:: DOCUMENT EXCERPT ::
_ _ _ _ _
While descriptive statistics provides us with valuable information about our data, it is always important to have a look at visualizations as they can reveal patterns and connections that cannot be expressed in pure numeric fashion. We will start off by looking at distributions of each of the variables separately.

dataset.hist(figsize=(15, 15), bins=40)

png

As we previously suspected, the distribution of the target variable, rings, is slighly skewed to the right, i.e. the right tail is longer. At the same time, it roughly resembles a normal, bell-shaped distribution. This further means that we can treat this problem as a regression problem. All “weight” variables are also skewed to the right. The shapes of their respective distributions look similar to the shape of a lognormally distributed random variable. This futher hints at a possibility of using some kind of variable transformation to “normalize” the variables.

Diameter and length variables are, on the other hand, slightly left skewed with distribution shapes resembling closely a normal distribution. These variables are in no need of any special preprocessing.

Correlation and bivariate analyses are a natural continuation of a univariate analysis. We are going to create a correlation matrix in what follows.

corr = dataset.corr()
corr

Let us investigate the resulting correlation matrix in more detail and see whether we can find some interesting patterns. We are especially interested in correlations between the dependent variable and predictor variables. First of all, we observe that there is a positive correlation between the number of rings and variables that represent “size” of abalone, i.e. length, diameter and height. The same applies to variables representing weight measures, whole weight, shucked weight, viscera weight and shell weight. This makes absolute sense as we would expect older abalone to be bigger, in terms of both weight and size, than younger abalone.
_ _ _ _ _
:: EXCERPTED RECORDS ::
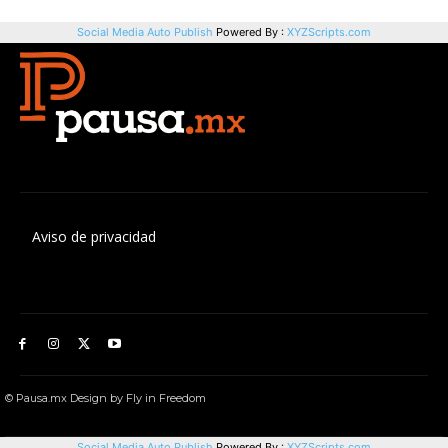
Aviso de privacidad
© Pausa.mx Design by Fly in Freedom
Social Media Auto Publish
Powered By :
XYZScripts.com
_ _ _ _ _
:: REQUIRED ACTION 1 ::
Answer these from the abalone data text.
(a) In which direction is the distribution of rings skewed?
(b) In which direction are the diameter and length variables skewed?
(c) What kind of correlation is there between the number of rings and the size variables?
:: REQUIRED ACTION 2 ::
Write out again, word for word, everything in the abalone data text from "As we previously" down to "any special preprocessing.".

:: ANSWER SECTION 1 ::
(a) To the right.
(b) Slightly to the left.
(c) A positive correlation.

:: ANSWER SECTION 2 ::
As we previously suspected, the distribution of the target variable, rings, is slighly skewed to the right, i.e. the right tail is longer. At the same time, it roughly resembles a normal, bell-shaped distribution. This further means that we can treat this problem as a regression problem. All “weight” variables are also skewed to the right. The shapes of their respective distributions look similar to the shape of a lognormally distributed random variable. This futher hints at a possibility of using some kind of variable transformation to “normalize” the variables.

Diameter and length variables are, on the other hand, slightly left skewed with distribution shapes resembling closely a normal distribution. These variables are in no need of any special preprocessing.